2006年9月9日土曜日

ハルコビヨリ

   やっさんとハルコは同棲カップル。アパート暮らしの二人の日常を描いた漫画だというのに、一体なんだ、この色気のなさってのは。もともと色気に関しては絶望的な漫画であるのですが、3巻に至っては風呂上がりバスタオルを巻いたままでコンビニに買い出しにいくという荒技まで持ち出して、それでも壊滅的に色気がないときました。でもそれも、小坂俊史の漫画だからしかたがない。この人の漫画には色気よりも笑いが過剰で、これでもかこれでもかと畳みかけられる登場人物たちの非常識さは、こんなの身近にいたらきっと迷惑きわまりないよねと思いながらも、でも面白くてしかたがないんです。一体なんでなんだろう。こうした破天荒が面白いのは、私のどこかにこうした破天荒に憧れる要素があるからなのでしょうか。

しかし、この人の漫画はどれを読んでもまあ破天荒。それもとにかく主人公が破天荒なのがすごいよね。
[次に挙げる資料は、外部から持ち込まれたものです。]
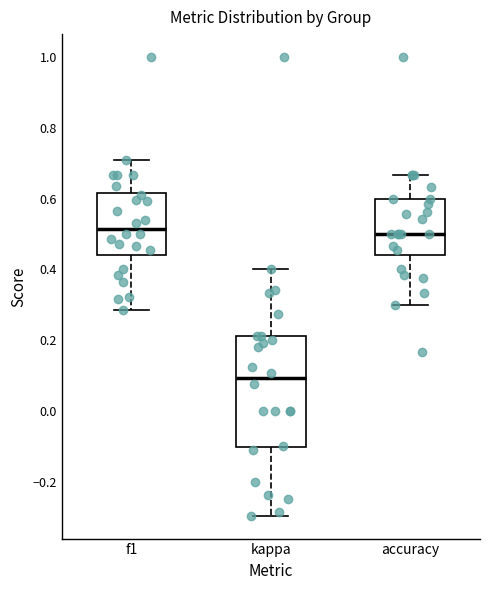

Where does the lower whisker of the box for f1 end on the y-axis? The values are not printed on the chart, so give them approximately, as read against the axis.

0.28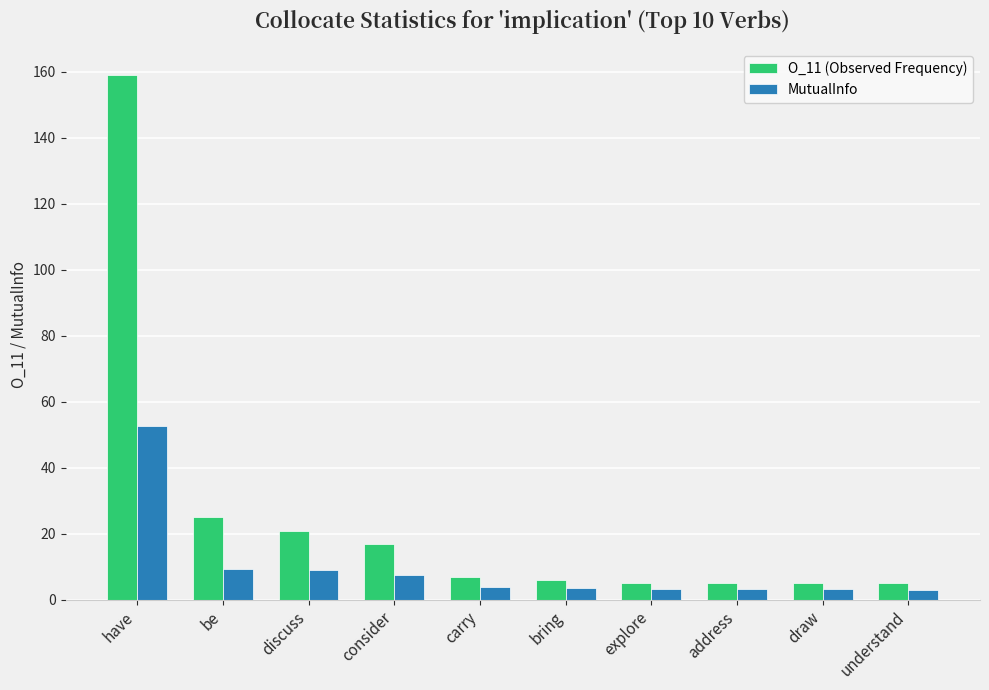

What is the label of the 1st bar from the right?

understand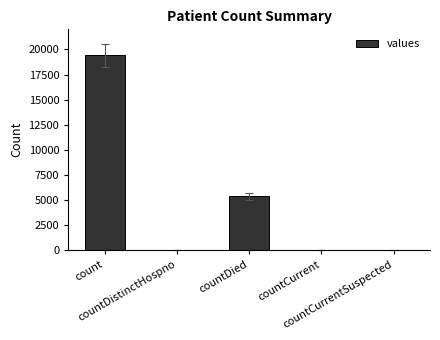

Count the number of data series in this chart.

1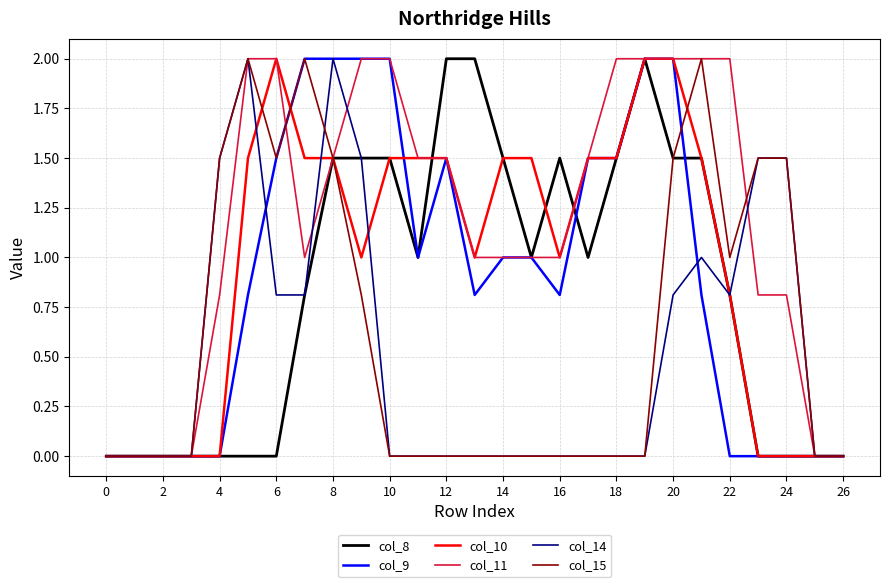

What is the maximum value for col_8?

2.0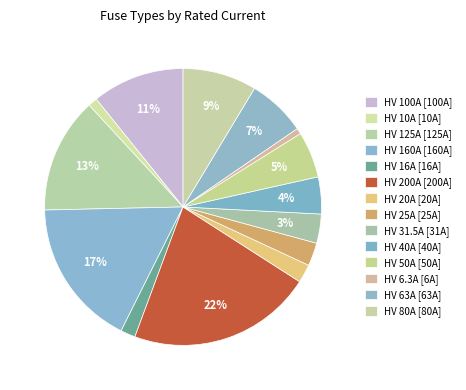

Which has a higher value, HV 160A or HV 50A?

HV 160A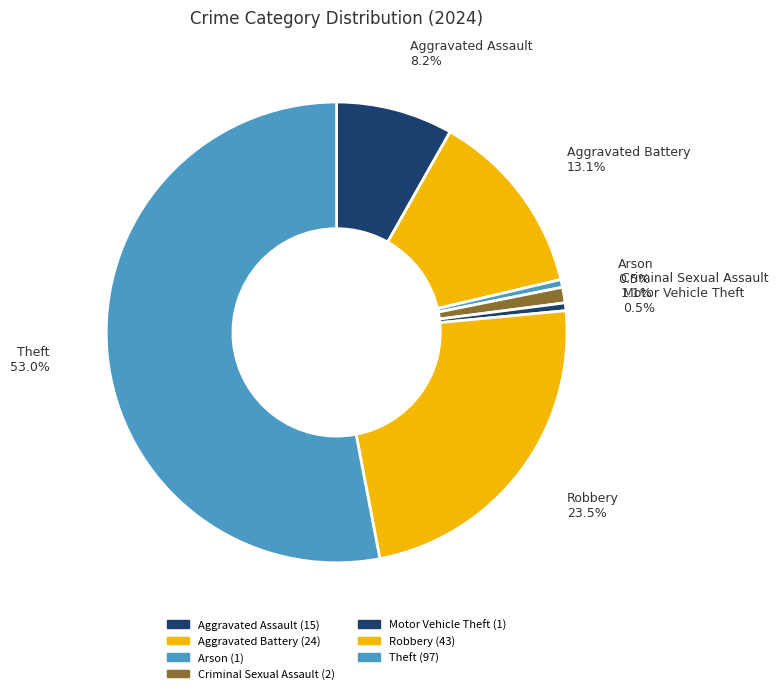

Which slice is the largest?

Theft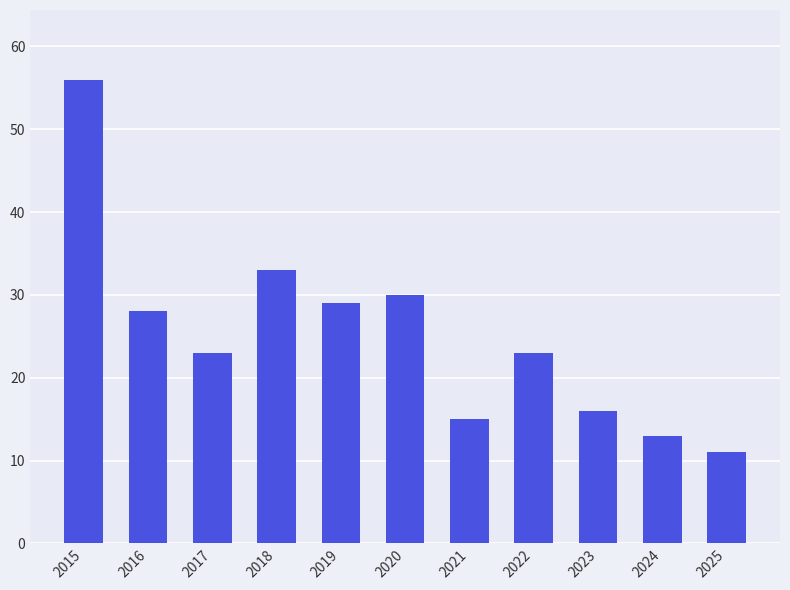

Read the value at 2024.

13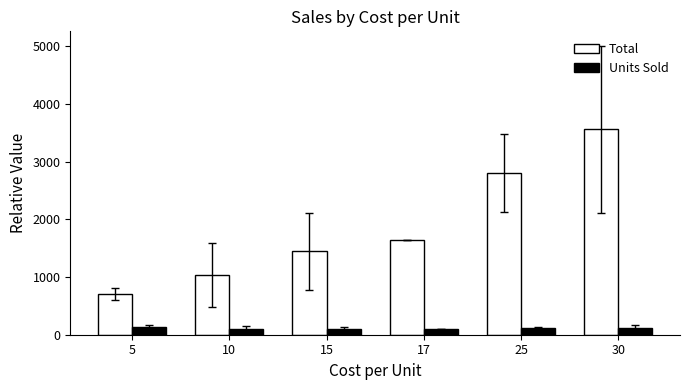

What are all the series names shown in the legend?

Total, Units Sold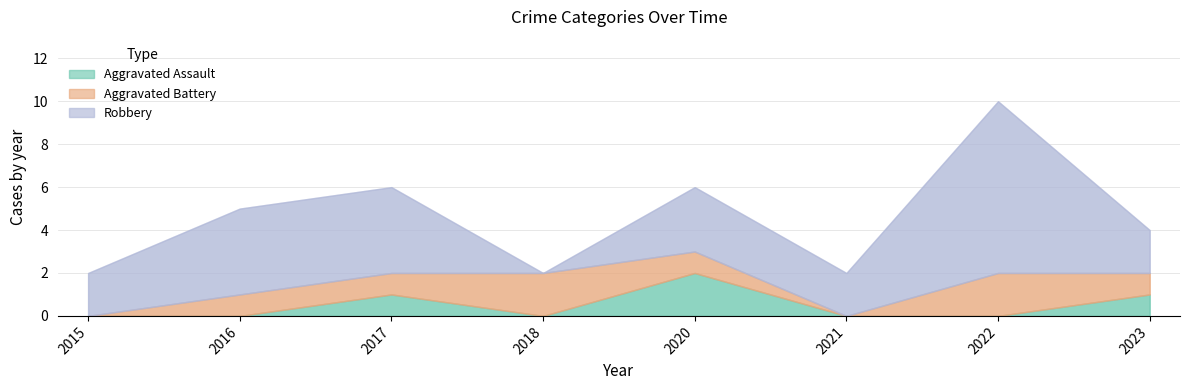

True or false: Aggravated Assault and Robbery cross at least once.

False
いや、まれに主人公が常識人というのもあるんだけど、そうしたのはやっぱり少数派で、主人公が破天荒というのも一般なら、登場人物がもれなく非常識というのもあって、やっぱり小坂俊史は破天荒を楽しむための漫画だと思うのです。

というわけで、『ハルコビヨリ』はどうかといいますと、圧倒的にハルコが破天荒、対してやっさんは常識人に近い。だもんで、やっさんはいっつもいっつもハルコにえらい目を見せられているわけなんですが、この人の打たれ強さというのも常人の領域ではないですよね。われ鍋にとじ蓋ではないけれども、よくもまあこんなカップルを成立させてみたものです。まさしく受けの美学が光る漫画で、けど耐えた後に逆転して勝つという訳じゃないのが泣けるよね……。ともあれ、この二人の関係がすでにギャグなのであります。

さて、前段落で少し触れていましたが、この漫画はやっさんがハルコにひどい目に遭わされるというのを基本にしていて、ははーん、道理であんた、この漫画好きなはずよね、と思われたかも知れませんが、実はそうではないのですよ。確かに私は元気な女性が好きで、その女性が理不尽といってもいいくらいに男性をいいように扱うという形式が大好きです。けど、ソコがフシギ発見、なんでかこの漫画に関しては、私のそうした嗜好には引っかからなかったのです。なんでだー!?

それはひとえに私にはハルコがかわいく思われなかったからとしか言い様が……。

3巻110ページの目出し帽かぶったハルコはかわいかったと思います。

  • 小坂俊史『ハルコビヨリ』第1巻 (バンブー・コミックス) 東京:竹書房,2004年。
  • 小坂俊史『ハルコビヨリ』第2巻 (バンブー・コミックス) 東京:竹書房,2005年。
  • 小坂俊史『ハルコビヨリ』第3巻 (バンブー・コミックス) 東京:竹書房,2006年。